Start of Material provided

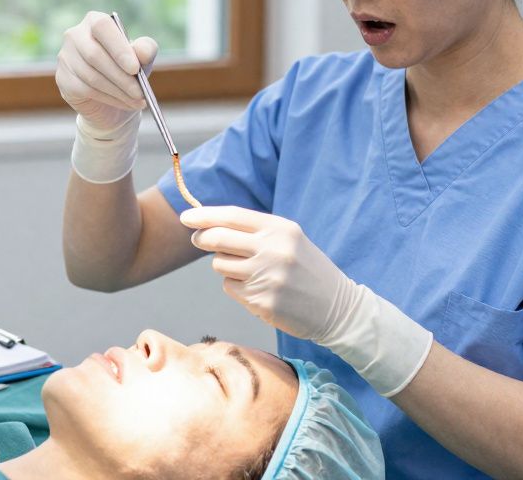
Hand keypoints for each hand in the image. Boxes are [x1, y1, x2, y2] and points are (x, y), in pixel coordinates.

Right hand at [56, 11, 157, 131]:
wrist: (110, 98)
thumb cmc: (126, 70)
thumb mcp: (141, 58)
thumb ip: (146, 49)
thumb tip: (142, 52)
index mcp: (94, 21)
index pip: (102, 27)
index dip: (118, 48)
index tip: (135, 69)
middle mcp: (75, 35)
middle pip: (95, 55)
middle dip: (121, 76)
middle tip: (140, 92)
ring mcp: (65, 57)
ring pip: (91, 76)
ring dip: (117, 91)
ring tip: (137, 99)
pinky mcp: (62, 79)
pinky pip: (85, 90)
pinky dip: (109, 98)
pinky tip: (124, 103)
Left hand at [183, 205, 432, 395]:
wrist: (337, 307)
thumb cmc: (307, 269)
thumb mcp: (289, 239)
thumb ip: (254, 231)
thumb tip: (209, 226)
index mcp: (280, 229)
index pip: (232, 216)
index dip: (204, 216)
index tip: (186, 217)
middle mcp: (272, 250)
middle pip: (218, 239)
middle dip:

End of Material provided
Start of Material provided

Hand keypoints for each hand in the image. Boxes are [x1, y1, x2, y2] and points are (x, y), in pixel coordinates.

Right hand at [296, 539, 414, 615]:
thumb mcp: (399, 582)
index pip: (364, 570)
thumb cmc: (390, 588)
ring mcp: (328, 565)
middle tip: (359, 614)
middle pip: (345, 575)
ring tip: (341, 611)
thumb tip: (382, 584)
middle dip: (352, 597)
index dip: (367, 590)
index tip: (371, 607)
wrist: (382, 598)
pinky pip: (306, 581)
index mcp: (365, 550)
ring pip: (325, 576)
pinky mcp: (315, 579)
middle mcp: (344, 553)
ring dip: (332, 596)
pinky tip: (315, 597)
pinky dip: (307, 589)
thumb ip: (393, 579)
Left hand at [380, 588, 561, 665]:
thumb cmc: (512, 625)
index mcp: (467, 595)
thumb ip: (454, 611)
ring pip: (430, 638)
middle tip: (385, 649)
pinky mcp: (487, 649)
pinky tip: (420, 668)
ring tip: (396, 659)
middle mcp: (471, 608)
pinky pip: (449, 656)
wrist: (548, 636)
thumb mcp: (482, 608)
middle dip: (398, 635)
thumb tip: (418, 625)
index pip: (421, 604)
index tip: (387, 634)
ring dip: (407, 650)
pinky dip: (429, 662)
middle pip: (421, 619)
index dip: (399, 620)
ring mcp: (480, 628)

End of Material provided

• _What you need to do_
All that should be written out is the stretch of lines above between the one holding "pinky mcp: (487, 649)" and the one holding "ring mcp: (480, 628)", inclusive, exactly as given.

• _Solution for this problem_
pinky mcp: (487, 649)
pinky tip: (420, 668)
ring tip: (396, 659)
middle mcp: (471, 608)
pinky pip: (449, 656)
wrist: (548, 636)
thumb mcp: (482, 608)
middle dip: (398, 635)
thumb tip: (418, 625)
index pip: (421, 604)
index tip: (387, 634)
ring dip: (407, 650)
pinky dip: (429, 662)
middle pip: (421, 619)
index dip: (399, 620)
ring mcp: (480, 628)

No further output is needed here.